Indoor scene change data
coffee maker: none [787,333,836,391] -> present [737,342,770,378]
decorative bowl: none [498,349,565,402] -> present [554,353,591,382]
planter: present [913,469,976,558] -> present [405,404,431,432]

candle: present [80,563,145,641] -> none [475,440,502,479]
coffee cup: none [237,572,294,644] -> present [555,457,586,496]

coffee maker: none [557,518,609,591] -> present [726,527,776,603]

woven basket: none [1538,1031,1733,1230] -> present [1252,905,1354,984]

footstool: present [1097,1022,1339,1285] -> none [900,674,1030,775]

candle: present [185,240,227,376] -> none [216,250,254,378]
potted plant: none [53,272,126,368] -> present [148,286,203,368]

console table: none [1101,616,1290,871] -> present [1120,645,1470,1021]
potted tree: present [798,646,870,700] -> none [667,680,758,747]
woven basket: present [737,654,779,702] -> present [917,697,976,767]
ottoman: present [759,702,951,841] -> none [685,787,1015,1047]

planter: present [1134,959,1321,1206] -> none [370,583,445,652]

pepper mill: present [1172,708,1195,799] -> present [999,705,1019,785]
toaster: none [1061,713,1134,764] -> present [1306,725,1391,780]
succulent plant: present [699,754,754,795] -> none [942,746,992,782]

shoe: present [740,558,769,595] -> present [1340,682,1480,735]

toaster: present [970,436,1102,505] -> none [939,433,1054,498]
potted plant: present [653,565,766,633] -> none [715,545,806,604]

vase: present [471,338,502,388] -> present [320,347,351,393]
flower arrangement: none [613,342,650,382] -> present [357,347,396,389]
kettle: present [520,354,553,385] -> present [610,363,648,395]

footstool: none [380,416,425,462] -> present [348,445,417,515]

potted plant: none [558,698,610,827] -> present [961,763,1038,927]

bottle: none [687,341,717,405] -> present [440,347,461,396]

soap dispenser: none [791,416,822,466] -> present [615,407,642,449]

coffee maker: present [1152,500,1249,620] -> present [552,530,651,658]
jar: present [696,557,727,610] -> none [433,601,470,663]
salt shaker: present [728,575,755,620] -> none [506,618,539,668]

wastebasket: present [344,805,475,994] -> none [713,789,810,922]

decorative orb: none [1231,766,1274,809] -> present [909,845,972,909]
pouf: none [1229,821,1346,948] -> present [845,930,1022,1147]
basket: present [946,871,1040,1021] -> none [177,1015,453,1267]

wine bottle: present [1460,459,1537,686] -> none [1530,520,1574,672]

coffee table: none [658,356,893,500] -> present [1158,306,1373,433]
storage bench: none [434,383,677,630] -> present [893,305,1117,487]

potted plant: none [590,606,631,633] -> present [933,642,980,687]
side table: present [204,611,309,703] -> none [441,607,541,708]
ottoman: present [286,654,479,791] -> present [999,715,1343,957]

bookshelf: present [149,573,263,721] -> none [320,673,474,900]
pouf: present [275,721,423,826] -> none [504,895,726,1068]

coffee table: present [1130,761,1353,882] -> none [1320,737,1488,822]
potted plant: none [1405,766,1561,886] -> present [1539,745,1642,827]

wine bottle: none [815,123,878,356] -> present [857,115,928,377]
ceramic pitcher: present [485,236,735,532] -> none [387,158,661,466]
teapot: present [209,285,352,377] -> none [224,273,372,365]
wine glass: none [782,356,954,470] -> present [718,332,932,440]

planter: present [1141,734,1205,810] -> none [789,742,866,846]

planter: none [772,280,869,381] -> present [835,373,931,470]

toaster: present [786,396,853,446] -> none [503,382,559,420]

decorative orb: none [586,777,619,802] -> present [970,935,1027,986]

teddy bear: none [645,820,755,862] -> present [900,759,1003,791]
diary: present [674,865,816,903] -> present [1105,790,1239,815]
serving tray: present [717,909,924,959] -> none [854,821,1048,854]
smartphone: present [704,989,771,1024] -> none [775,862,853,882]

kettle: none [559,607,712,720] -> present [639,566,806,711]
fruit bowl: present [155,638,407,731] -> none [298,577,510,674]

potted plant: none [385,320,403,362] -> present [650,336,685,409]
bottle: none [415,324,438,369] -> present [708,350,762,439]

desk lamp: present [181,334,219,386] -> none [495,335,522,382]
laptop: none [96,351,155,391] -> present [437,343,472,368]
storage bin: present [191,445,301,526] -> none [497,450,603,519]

Task objective: Quote the data above from the line containing "bookshelf: present [149,573,263,721]" to the line containing "planter: none [772,280,869,381]", inclusive, and stop.

Answer area:
bookshelf: present [149,573,263,721] -> none [320,673,474,900]
pouf: present [275,721,423,826] -> none [504,895,726,1068]

coffee table: present [1130,761,1353,882] -> none [1320,737,1488,822]
potted plant: none [1405,766,1561,886] -> present [1539,745,1642,827]

wine bottle: none [815,123,878,356] -> present [857,115,928,377]
ceramic pitcher: present [485,236,735,532] -> none [387,158,661,466]
teapot: present [209,285,352,377] -> none [224,273,372,365]
wine glass: none [782,356,954,470] -> present [718,332,932,440]

planter: present [1141,734,1205,810] -> none [789,742,866,846]

planter: none [772,280,869,381] -> present [835,373,931,470]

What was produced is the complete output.